===== Selected extract =====

# Final Project - CS 181

**Deliverable #2**: Data Acquisition

**Name**: Hieu Tran

**Central Question**: Do countries with better environmental quality generally have stronger economies?

---
This is an interesting topic because it is often thought that richer and more developed countries tend to have higher standard of living and therefore higher environmental standard. This project seeks to explore whether there exists such a  relationship (between environmental quality and economic strength.) 

All data are collected from Wikipedia. Under its' Terms of Use, articles and media under free and open licenses can be "reused."

To answer the question, we will be using data for ecological footprint per country (Table 1) and nominal GDP per country (Table 2) and create, among other types of visualization, a scatterplot containing the 2 data points to identify any correlation between them.


---

In [1]:
# import required modules
import os
import os.path
import json
import io
import pandas as pd
from lxml import etree
import requests
from lxml import html
import util # module taken from class repo (util.py)
import sqlalchemy as sa

htmlparser =  etree.HTMLParser()

## Table 1: List of countries by ecological footprint
**Source**: https://en.wikipedia.org/wiki/List_of_countries_by_ecological_footprint

**Description**: This Wikipedia dataset contains data on the ecological footprint for each country provided by the Global Footprint Network's National Footprint Accounts. Numbers are given in global hectares per capita.

=====

Required action a —
Answer these questions from the CS 181 final project page.
(i) What central question does the project ask?
(ii) Where were all the data collected from?
(iii) In what units are the ecological footprint figures in Table 1 given?

===== Supplied records =====

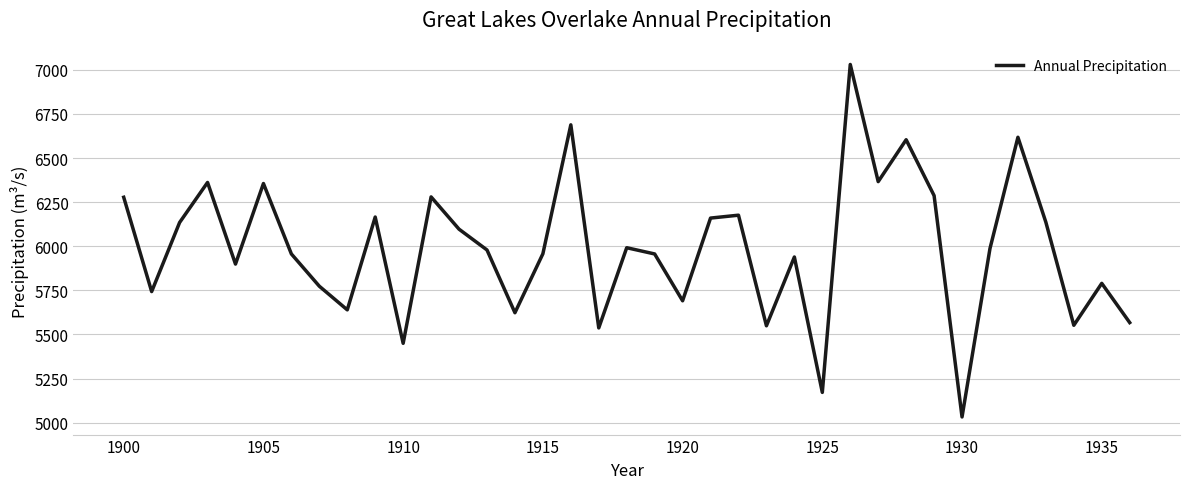

How many interior local peaks (higher than both neighbors) does the data have?

12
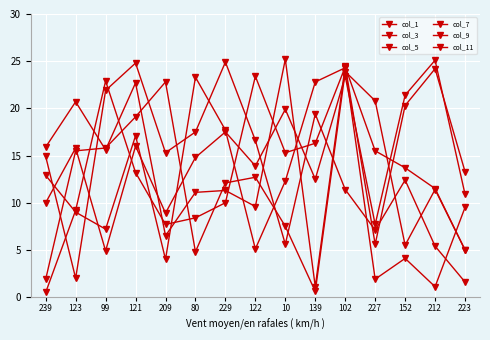

What is the label of the 12th point from the right?

121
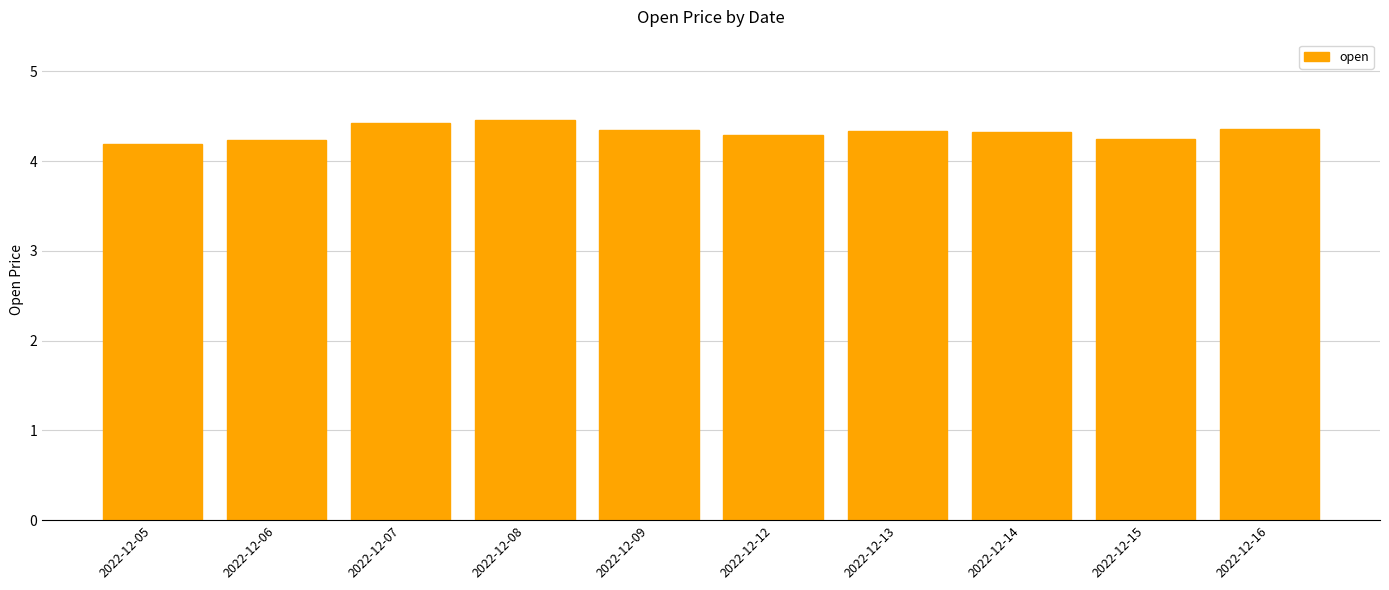

What is the difference between the second highest and second lowest values?

0.2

=====

Required action b — Lay out the lines of the chart understanding records as a Markdown table with the columns Number and Record line, one row per line. Skip blank lines and leave the pictures out.

Problem solution a —
(i) Do countries with better environmental quality generally have stronger economies?
(ii) Wikipedia.
(iii) Global hectares per capita.

Problem solution b —
| Number | Record line |
|---|---|
| 1 | How many interior local peaks (higher than both neighbors) does the data have? |
| 2 | 12 |
| 3 | What is the label of the 12th point from the right? |
| 4 | 121 |
| 5 | What is the difference between the second highest and second lowest values? |
| 6 | 0.2 |